Problems to work on —
1 > Reproduce the passage on the All-Japan Students' Photo Association between "The All-Japan Students’" and "and political engagement.", inclusive.
2 > In one to three sentences, explain why photography clubs spread throughout Japan during the early 20th century, according to the passage on the All-Japan Students' Photo Association.

= All-Japan Students' Photo Association =

Japanese photo club association

The All-Japan Students’ Photo Association (AJSPA) (全日本学生写真連盟), also known as 全日 (Zen-nichi), was a nationwide federation of university and high school photography clubs established in 1953. At its peak, it united over 100 universities and 900 high schools, and over 34,000 student photographers. Throughout the 1950s and 60s it developed one of the most ambitious experiments in collective action in postwar Japan seeking to use photography not simply as documentary or artistic expression, but as a means of social and political engagement.

== Establishment ==
The origins of Zen-nichi can be traced to the proliferation of amateur photography clubs in Japan during the early 20^{th} century. As cameras became more affordable, photography clubs spread throughout the country and, by the 1930s, had become established at universities and high schools. Photography historian Ryuichi Kaneko identifies student photography clubs at institutions including Kwansei Gakuin University, Konan High School, Meiji University, and Aichi University as important predecessors to Zen-nichi.

Information given —
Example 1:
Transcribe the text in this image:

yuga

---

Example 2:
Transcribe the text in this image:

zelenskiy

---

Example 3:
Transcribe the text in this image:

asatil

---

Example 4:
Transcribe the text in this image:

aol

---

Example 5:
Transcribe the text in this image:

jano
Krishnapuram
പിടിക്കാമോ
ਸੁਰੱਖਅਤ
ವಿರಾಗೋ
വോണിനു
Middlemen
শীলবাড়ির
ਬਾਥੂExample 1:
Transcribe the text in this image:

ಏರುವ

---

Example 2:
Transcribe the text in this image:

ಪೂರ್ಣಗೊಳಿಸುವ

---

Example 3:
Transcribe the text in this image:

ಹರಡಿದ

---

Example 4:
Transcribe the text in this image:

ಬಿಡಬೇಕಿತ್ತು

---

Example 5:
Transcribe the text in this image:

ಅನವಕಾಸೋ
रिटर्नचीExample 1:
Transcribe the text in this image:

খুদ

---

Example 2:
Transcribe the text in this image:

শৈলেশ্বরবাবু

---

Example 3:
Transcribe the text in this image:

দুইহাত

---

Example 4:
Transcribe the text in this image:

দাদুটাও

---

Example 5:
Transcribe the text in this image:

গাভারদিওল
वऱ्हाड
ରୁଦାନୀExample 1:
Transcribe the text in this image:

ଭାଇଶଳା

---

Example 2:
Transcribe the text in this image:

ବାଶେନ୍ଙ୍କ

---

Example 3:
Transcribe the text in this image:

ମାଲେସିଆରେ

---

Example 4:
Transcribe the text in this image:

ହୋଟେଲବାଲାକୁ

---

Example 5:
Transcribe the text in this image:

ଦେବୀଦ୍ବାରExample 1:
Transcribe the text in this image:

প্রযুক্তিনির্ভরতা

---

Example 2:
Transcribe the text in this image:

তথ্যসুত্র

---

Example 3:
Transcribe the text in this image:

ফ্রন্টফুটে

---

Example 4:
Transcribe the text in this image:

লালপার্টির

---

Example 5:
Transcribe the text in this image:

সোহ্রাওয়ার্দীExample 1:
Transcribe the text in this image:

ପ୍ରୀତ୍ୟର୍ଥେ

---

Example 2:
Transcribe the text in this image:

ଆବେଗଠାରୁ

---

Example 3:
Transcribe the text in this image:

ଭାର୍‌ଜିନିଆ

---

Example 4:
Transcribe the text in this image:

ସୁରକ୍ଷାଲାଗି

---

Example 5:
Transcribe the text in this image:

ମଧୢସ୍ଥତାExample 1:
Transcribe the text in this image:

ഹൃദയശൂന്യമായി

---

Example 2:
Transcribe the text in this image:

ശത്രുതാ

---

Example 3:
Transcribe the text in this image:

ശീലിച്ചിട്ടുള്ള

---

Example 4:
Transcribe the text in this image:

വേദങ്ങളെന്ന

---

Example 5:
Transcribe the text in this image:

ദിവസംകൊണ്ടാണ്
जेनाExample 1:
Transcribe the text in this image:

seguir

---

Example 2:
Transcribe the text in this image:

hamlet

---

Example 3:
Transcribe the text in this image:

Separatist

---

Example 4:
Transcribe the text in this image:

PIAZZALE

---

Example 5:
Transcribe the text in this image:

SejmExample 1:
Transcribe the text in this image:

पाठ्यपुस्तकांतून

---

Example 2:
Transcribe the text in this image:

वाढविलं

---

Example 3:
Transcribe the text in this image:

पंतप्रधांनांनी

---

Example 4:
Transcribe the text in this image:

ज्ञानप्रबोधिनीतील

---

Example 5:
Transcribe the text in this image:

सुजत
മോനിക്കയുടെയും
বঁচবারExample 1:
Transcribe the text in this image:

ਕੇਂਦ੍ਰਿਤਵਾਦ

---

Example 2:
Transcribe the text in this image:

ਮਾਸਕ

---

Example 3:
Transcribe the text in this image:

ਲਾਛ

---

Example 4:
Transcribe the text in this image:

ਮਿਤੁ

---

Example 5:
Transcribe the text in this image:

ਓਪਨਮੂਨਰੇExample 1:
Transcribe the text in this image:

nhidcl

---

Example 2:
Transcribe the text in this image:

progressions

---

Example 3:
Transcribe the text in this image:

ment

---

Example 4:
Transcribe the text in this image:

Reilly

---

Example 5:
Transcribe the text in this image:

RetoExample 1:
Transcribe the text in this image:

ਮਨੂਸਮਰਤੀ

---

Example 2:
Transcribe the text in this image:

Solutions by task —
1 >
The All-Japan Students’ Photo Association (AJSPA) (全日本学生写真連盟), also known as 全日 (Zen-nichi), was a nationwide federation of university and high school photography clubs established in 1953. At its peak, it united over 100 universities and 900 high schools, and over 34,000 student photographers. Throughout the 1950s and 60s it developed one of the most ambitious experiments in collective action in postwar Japan seeking to use photography not simply as documentary or artistic expression, but as a means of social and political engagement.

2 > Photography clubs spread throughout the country because cameras became more affordable. By the 1930s, such clubs had become established at universities and high schools.